Однажды в октябрьский день 1993 года я ехал в институт на учёбу. Накануне Ельцин отдал приказ расстрелять Верховный Совет, и битком набитый автобус гудел как улей, обсуждая это событие. Раздавались возгласы: "Правильно!", "Так и надо!", "Давить эту коммунистическую сволочь!". Мы с ребятами по обыкновению стояли на задней площадке, обсуждали свои молодёжные темы, над чем-то смеялись, но я не мог избавиться от ощущения тяжести, возникшей с дымом пушечных выстрелов, сдавившей всё внутри. И вдруг бархатный голос негромко, но очень ясно и отчётливо произнёс: "Да разве так можно - стрелять в людей? В мирное время? Из танков?". В переполненном автобусе внезапно установилась полная тишина. Все взгляды обратились в сторону невысокого курчавого мужчины, а он невозмутимо смотрел в окно. И я чувствовал, как отлегло от сердца, я снова хотел верить, что окружающий мир всё-таки не настолько жесток, каким казался за минуту до этого. С тех пор двадцать пять лет я нёс в душе глубокое уважение к этому человеку, Виктору Владимировичу Каплану, и буду нести его всегда, пока живу. 

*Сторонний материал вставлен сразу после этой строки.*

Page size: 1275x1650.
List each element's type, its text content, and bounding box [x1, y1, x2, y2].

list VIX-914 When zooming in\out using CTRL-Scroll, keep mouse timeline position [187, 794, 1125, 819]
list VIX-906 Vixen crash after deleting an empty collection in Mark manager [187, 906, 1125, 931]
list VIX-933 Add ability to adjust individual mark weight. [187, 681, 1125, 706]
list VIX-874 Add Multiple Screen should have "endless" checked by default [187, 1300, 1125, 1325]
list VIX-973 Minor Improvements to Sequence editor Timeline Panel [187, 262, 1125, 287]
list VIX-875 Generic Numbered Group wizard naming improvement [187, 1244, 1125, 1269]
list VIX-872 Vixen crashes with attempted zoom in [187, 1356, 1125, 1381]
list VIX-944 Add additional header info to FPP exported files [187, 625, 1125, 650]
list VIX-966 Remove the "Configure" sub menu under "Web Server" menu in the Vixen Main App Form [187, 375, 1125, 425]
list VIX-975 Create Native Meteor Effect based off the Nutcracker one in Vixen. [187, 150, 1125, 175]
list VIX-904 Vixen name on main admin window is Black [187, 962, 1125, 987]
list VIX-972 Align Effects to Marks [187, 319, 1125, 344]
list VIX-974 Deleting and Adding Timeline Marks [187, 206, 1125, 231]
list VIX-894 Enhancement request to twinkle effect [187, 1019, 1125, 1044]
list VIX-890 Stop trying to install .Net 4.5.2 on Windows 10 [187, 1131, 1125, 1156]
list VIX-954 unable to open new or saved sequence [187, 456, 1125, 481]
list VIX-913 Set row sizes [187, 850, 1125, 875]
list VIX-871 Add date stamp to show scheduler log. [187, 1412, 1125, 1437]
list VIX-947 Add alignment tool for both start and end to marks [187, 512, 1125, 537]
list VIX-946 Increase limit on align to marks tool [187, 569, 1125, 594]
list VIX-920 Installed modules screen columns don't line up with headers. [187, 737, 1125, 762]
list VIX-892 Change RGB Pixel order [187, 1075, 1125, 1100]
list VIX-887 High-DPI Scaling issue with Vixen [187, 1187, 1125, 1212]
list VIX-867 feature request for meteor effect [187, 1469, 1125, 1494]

Позднее наши с ним пути пересеклись удивительным образом. Не любитель дальних путешествий, я обожаю бродить по родным краям. Как-то меня увлекла лыжня, убежавшая через речку Бугровицу в Стрелковский лес, летом практически непроходимый из-за буреломов и болот. Несколько часов, порою продираясь сквозь чащу, я шёл по ней, изумляясь настырности первопроходца. Добрался до Лыковых, где нынче упал-таки громадный сухой тополь, и от бывшей деревни не осталось никаких признаков. Через поле лыжня уходила дальше и дальше, и я прекратил попытки узнать, куда же она ведёт. Оказалось, Виктор Владимирович проложил её на десятки километров - в Юрьянский район. "Я очень люблю эти места", - признавался он, когда мы встречались в еловом бору или березняке. В укромном уголке он соорудил шалаш из тонкой сосны, сложил печку и не раз приглашал зайти, попить чаю, погреться. За жизнь он намотал здесь тысячи километров. 

По-моему, он предпочитал одиночество. Находил отдохновение в неброской нашей природе. Рассказывал, что лишь раз напугался - встретил зимой двух волков. Обычно удирающие от человека хищники тогда остановились и долго смотрели ему вслед. Однако эта история ничуть не смутила его упорства в прогулках по самым глухим лесам. Он был немногословен. Однажды, когда я ещё не приобрёл толстокожесть и переживал по поводу вала разгромных, злобных комментариев к какой-то своей статье, Виктор Владимирович поприветствовал меня на лыжне и вдруг сказал, что читает мой блог: "Читаю и поддерживаю во всём". У меня словно выросли крылья - такой единомышленник! 

...Сейчас лыжню замело, больше некому её тропить. Ещё одна грань малой родины ушла навсегда. Навещать Бобино удаётся нечасто, и всё же я когда-нибудь соберусь и пойду к твоему шалашу, уважаемый Виктор Владимирович.